The economic outlook for Papua New Guinea remains positive with expected growth rates of 4.5% in 2024 and 4.6% in 2025, up from 2.9% in 2023. This growth is attributed to resumed activities at the Porgera gold mine and improved foreign exchange access. Inflation is projected at a low rate of 1.3% in 2024 due to declining betel nut prices but core inflation may rise due to food and transportation costs.
Despite a positive medium-term outlook, significant downside risks remain due to domestic and external vulnerabilities exacerbated by capacity constraints affecting policy implementation for economic stabilization and development.
"The Papua New Guinea authorities have continued implementing the reform agenda under their Fund-supported program," said Mr. Bo Li, Deputy Managing Director and Acting Chair of the IMF Executive Board.
He emphasized that ongoing fiscal adjustments are necessary: "To durably reduce debt vulnerabilities while freeing up fiscal space for development...further fiscal adjustment should rely on...the modernization of key tax legislation."
Foreign exchange shortages have eased following central banking reforms aimed at greater exchange rate flexibility: "Consistent with its sequenced roadmap of reforms, the central bank should continue working toward restoring kina convertibility," Mr. Li added.

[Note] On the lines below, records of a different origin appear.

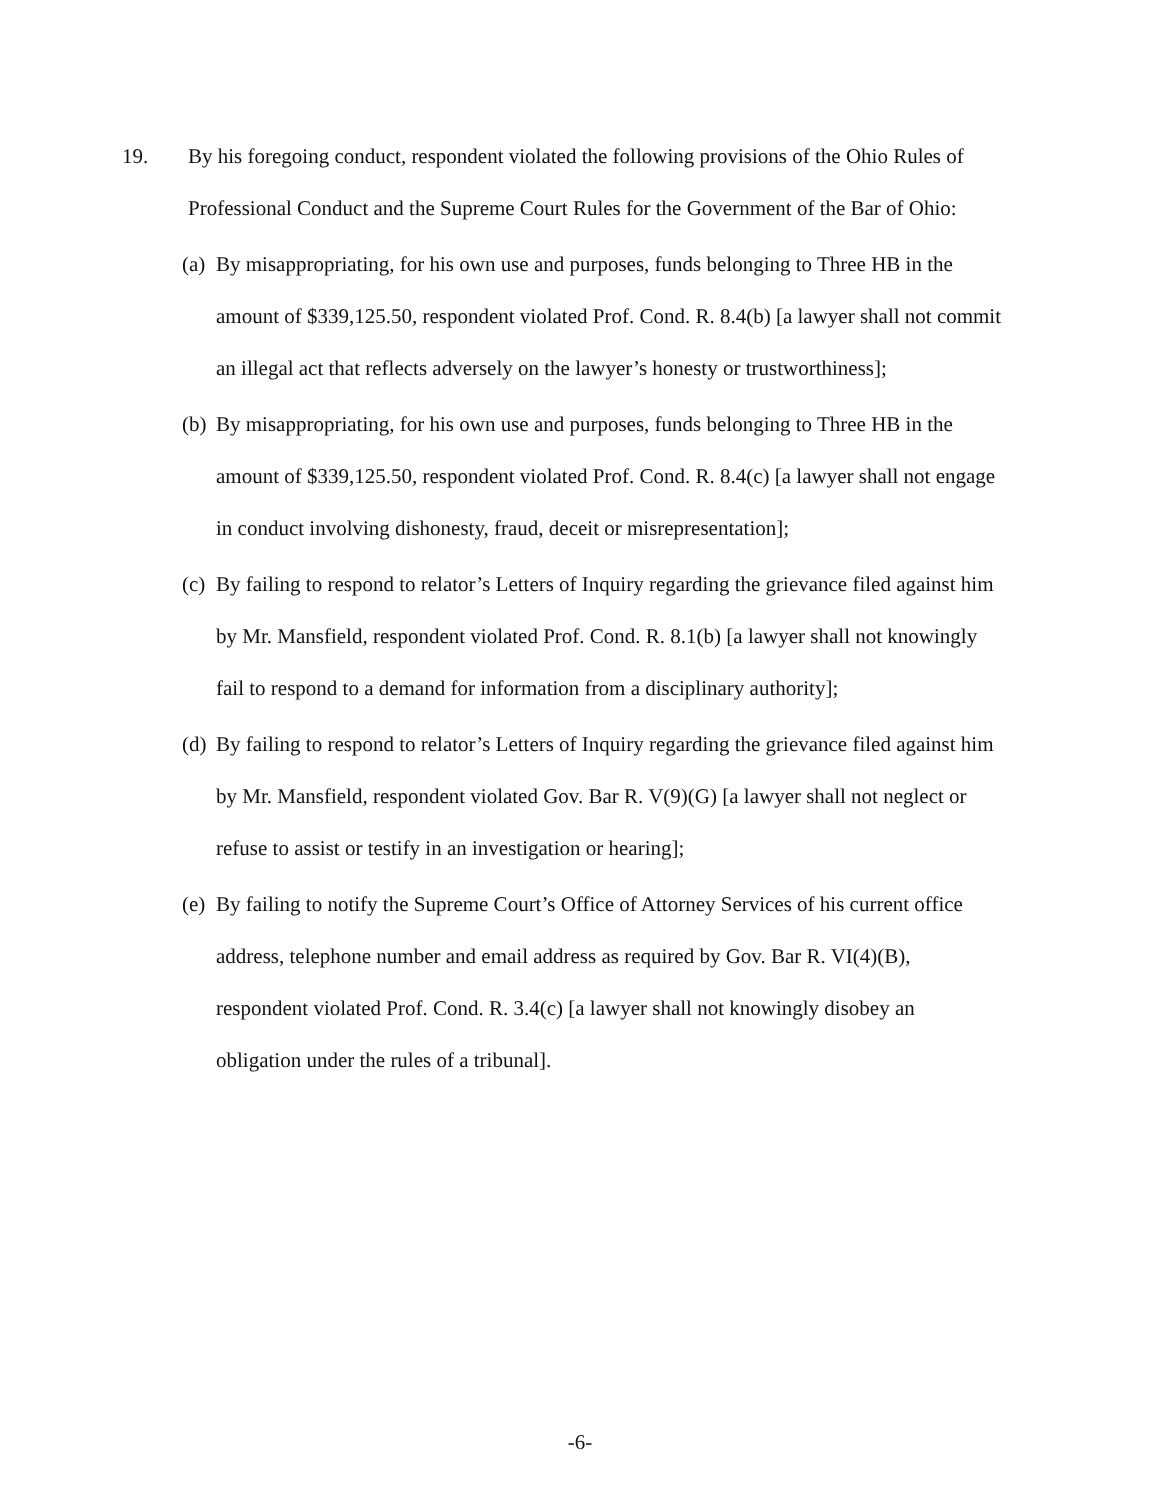19. By his foregoing conduct, respondent violated the following provisions of the Ohio Rules of Professional Conduct and the Supreme Court Rules for the Government of the Bar of Ohio:
(a)
By misappropriating, for his own use and purposes, funds belonging to Three HB in the amount of $339,125.50, respondent violated Prof. Cond. R. 8.4(b) [a lawyer shall not commit an illegal act that reflects adversely on the lawyer’s honesty or trustworthiness];
(b)
By misappropriating, for his own use and purposes, funds belonging to Three HB in the amount of $339,125.50, respondent violated Prof. Cond. R. 8.4(c) [a lawyer shall not engage in conduct involving dishonesty, fraud, deceit or misrepresentation];
(c)
By failing to respond to relator’s Letters of Inquiry regarding the grievance filed against him by Mr. Mansfield, respondent violated Prof. Cond. R. 8.1(b) [a lawyer shall not knowingly fail to respond to a demand for information from a disciplinary authority];
(d)
By failing to respond to relator’s Letters of Inquiry regarding the grievance filed against him by Mr. Mansfield, respondent violated Gov. Bar R. V(9)(G) [a lawyer shall not neglect or refuse to assist or testify in an investigation or hearing];
(e)
By failing to notify the Supreme Court’s Office of Attorney Services of his current office address, telephone number and email address as required by Gov. Bar R. VI(4)(B), respondent violated Prof. Cond. R. 3.4(c) [a lawyer shall not knowingly disobey an obligation under the rules of a tribunal].
-6-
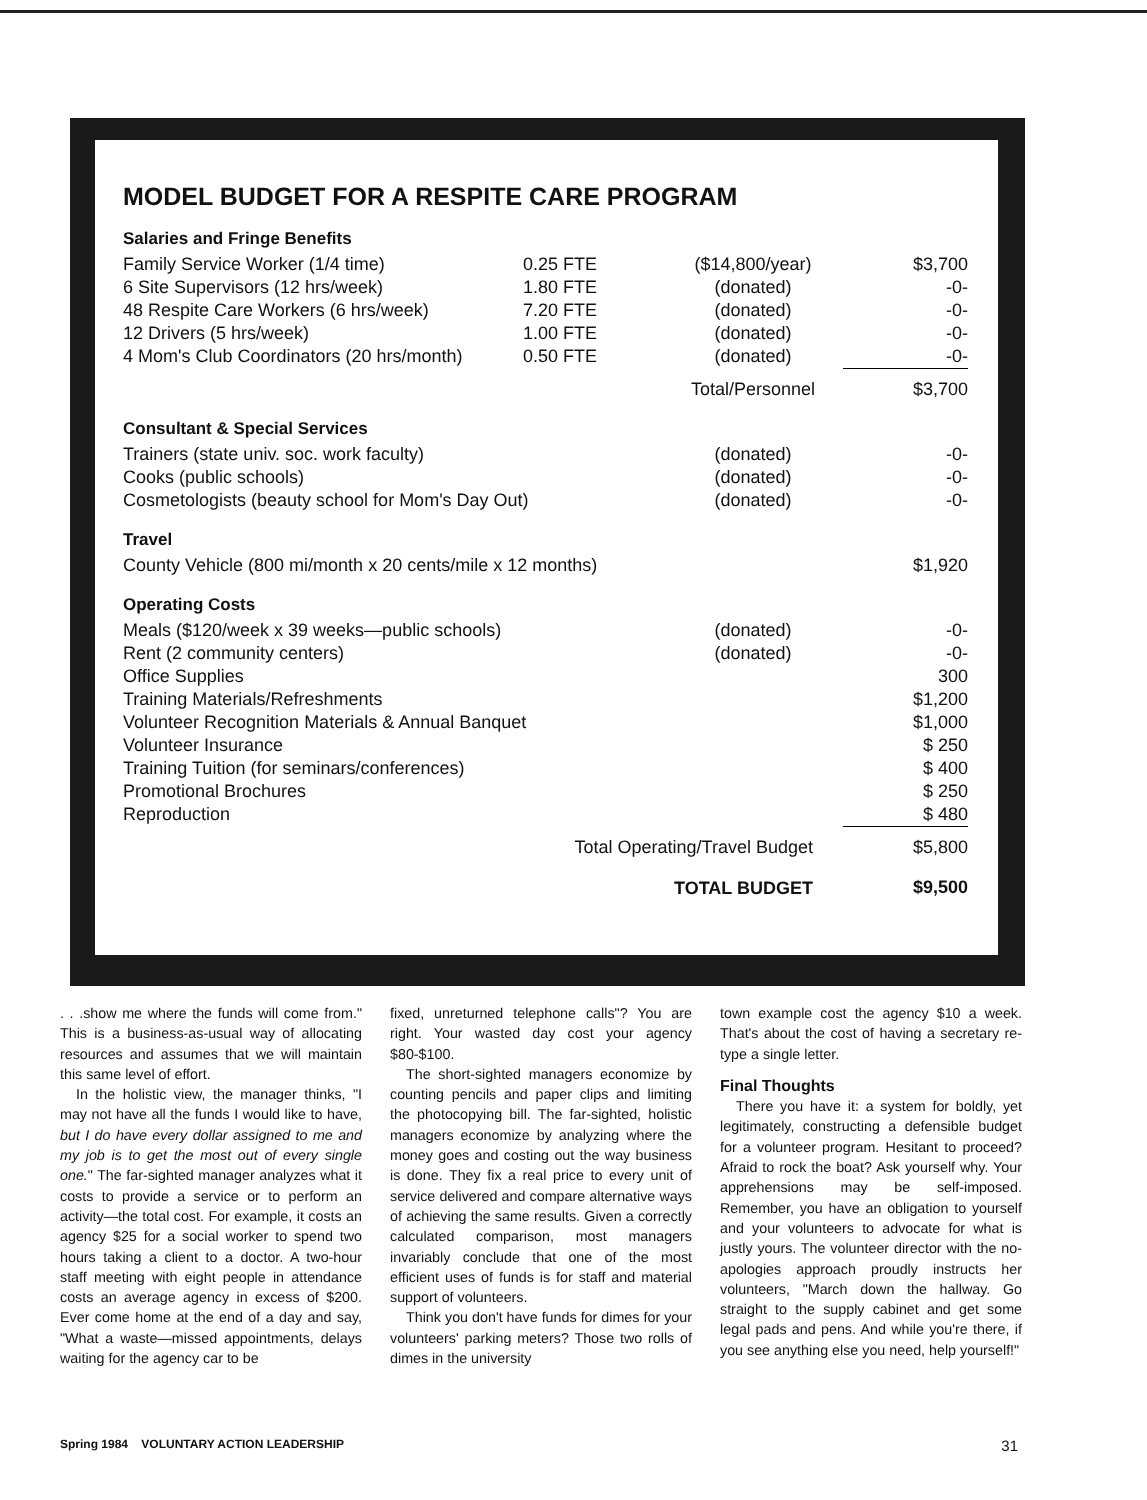MODEL BUDGET FOR A RESPITE CARE PROGRAM
Salaries and Fringe Benefits
| Family Service Worker (1/4 time) | 0.25 FTE | ($14,800/year) | $3,700 |
| 6 Site Supervisors (12 hrs/week) | 1.80 FTE | (donated) | -0- |
| 48 Respite Care Workers (6 hrs/week) | 7.20 FTE | (donated) | -0- |
| 12 Drivers (5 hrs/week) | 1.00 FTE | (donated) | -0- |
| 4 Mom's Club Coordinators (20 hrs/month) | 0.50 FTE | (donated) | -0- |
| | | Total/Personnel | $3,700 |
Consultant & Special Services
| Trainers (state univ. soc. work faculty) | (donated) | -0- |
| Cooks (public schools) | (donated) | -0- |
| Cosmetologists (beauty school for Mom's Day Out) | (donated) | -0- |
Travel
| County Vehicle (800 mi/month x 20 cents/mile x 12 months) | $1,920 |
Operating Costs
| Meals ($120/week x 39 weeks—public schools) | (donated) | -0- |
| Rent (2 community centers) | (donated) | -0- |
| Office Supplies | | 300 |
| Training Materials/Refreshments | | $1,200 |
| Volunteer Recognition Materials & Annual Banquet | | $1,000 |
| Volunteer Insurance | | $ 250 |
| Training Tuition (for seminars/conferences) | | $ 400 |
| Promotional Brochures | | $ 250 |
| Reproduction | | $ 480 |
| Total Operating/Travel Budget | | $5,800 |
| TOTAL BUDGET | | $9,500 |
. . .show me where the funds will come from." This is a business-as-usual way of allocating resources and assumes that we will maintain this same level of effort.
In the holistic view, the manager thinks, "I may not have all the funds I would like to have, but I do have every dollar assigned to me and my job is to get the most out of every single one." The far-sighted manager analyzes what it costs to provide a service or to perform an activity—the total cost. For example, it costs an agency $25 for a social worker to spend two hours taking a client to a doctor. A two-hour staff meeting with eight people in attendance costs an average agency in excess of $200. Ever come home at the end of a day and say, "What a waste—missed appointments, delays waiting for the agency car to be
fixed, unreturned telephone calls"? You are right. Your wasted day cost your agency $80-$100.
The short-sighted managers economize by counting pencils and paper clips and limiting the photocopying bill. The far-sighted, holistic managers economize by analyzing where the money goes and costing out the way business is done. They fix a real price to every unit of service delivered and compare alternative ways of achieving the same results. Given a correctly calculated comparison, most managers invariably conclude that one of the most efficient uses of funds is for staff and material support of volunteers.
Think you don't have funds for dimes for your volunteers' parking meters? Those two rolls of dimes in the university
town example cost the agency $10 a week. That's about the cost of having a secretary re-type a single letter.
Final Thoughts
There you have it: a system for boldly, yet legitimately, constructing a defensible budget for a volunteer program. Hesitant to proceed? Afraid to rock the boat? Ask yourself why. Your apprehensions may be self-imposed. Remember, you have an obligation to yourself and your volunteers to advocate for what is justly yours. The volunteer director with the no-apologies approach proudly instructs her volunteers, "March down the hallway. Go straight to the supply cabinet and get some legal pads and pens. And while you're there, if you see anything else you need, help yourself!"
Spring 1984 VOLUNTARY ACTION LEADERSHIP 31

Efforts against corruption are encouraged through operationalizing the Independent Commission Against Corruption (ICAC): "Allocating appropriate budget resources...are key to allow ICAC to effectively carry out its missions."
Given high vulnerability to climate change, managing its impact is critical: "Reforms under the new RSF arrangement will help...build resilience against climate-related risks."
In conclusion, both ECF/EFF and RSF arrangements aim to support Papua New Guinea's reform agenda while addressing balance of payment needs without disruptive adjustments.